A total of 373 acute myeloid leukemia (AML) with normal karyotype diagnosed and treated in the First Affiliated Hospital of Soochow University from 2005 to 2010 were recruited in this research to assess the genetic mutation patterns. The target genes which was extracted from bone marrow cell were amplified by PCR and analyzed by massively DNA sequencing. All of the TET2, DNMT3A, IDH1, IDH2, EZH2, CBL, ASXL1, MLL-PTD, NPM1, WT1, RUNX1, c-KIT, FLT3-ITD, FLT3-TKD, N-RAS and JAK2V617F gene mutations were detected in our study.
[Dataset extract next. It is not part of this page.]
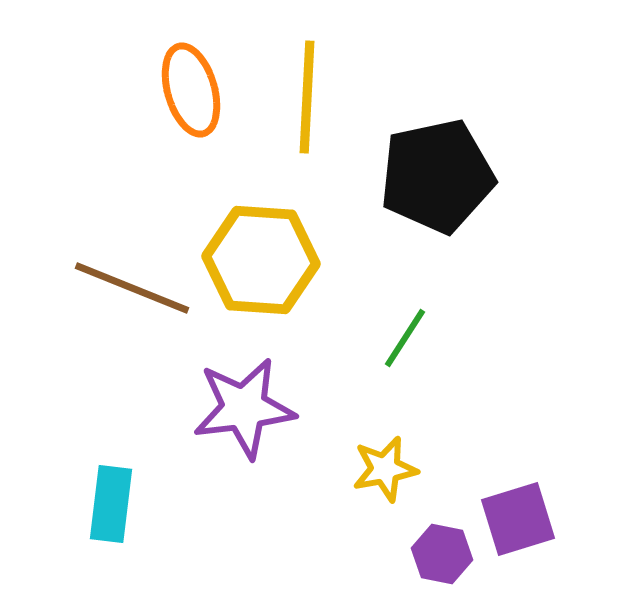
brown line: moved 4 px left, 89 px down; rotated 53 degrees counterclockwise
(1). A total of 16.1% of patients had TET2 mutations, 31.6% had FLT3 internal tandem duplications (ITDs), 6.2% had FLT3 tyrosine kinase domain mutations, 2.4% had c-KIT mutations, 37.8% had NPM1 mutations, 11.3% had WT1 mutations, 5.9% had RUNX1 mutations, 11.5% had ASXL1 mutations, 3.8% had MLL partial tandem duplications (PTDs), 7.8% had IDH1 mutations, 7.8% had NRAS mutations, 12.3% had IDH2 mutations, 1.6% had EZH2 mutations, 14.7% had DNMT3A mutations and no mutations were found of CBL and JAK2V617F. In conclusion, there are 77% (287/373) gene mutations hide in normal karyotype AML patients.(2). We found that the TET2 gene mutations were associated with DNMT3A (P = 0.041) and RUNX1 (P <0.001) mutations, but mutually exclusive with IDH2 (P = 0.021), or IDH1/2 (P = 0.006) gene mutations. NPM1 gene mutations were highly correlated with DNMT3A mutations (P <0.0001), IDH1 mutations (P <0.0001) and IDH2 mutations (P = 0.001), but mutually exclusive with RUNX1 mutations (P=0.003). IDH2 mutations and WT1 mutations were mutually exclusive (P = 0.01); DNMT3A mutations were associated with NRAS mutations (P = 0.01). In addition, study have shown that the number of gene mutations was closely associated with older age, high white blood cell and high bone marrow blast cell percentage, but wasn't correlated with gender, hemoglobin and platelet levels.(3). In the NPM1m+ patients, TET2 mutations were associated with shorter median OS in contrast to TET2 wild type (9.9 vs. 27.0 months, P= 0.023). Surprisingly, in NPM1m+/FLT3-ITDm- group, TET2 mutations was also an unfavorable prognostic factor, which was closely associated with shorter median OS compared to TET2 wild type (9.5 vs. 32.2 months, P=0.013).

Gene mutations incidence was high in normal karyotype AML patients. TET2 mutations was an unfavorable prognostic factor which was closely associated with shorter median OS in contrast to TET2 wild type in NPM1m+/FLT3-ITDm-group. In addition, The number of gene mutation was closely associated with older age, high white blood cell levels and high bone marrow blast cell percentage.

No relevant conflicts of interest to declare.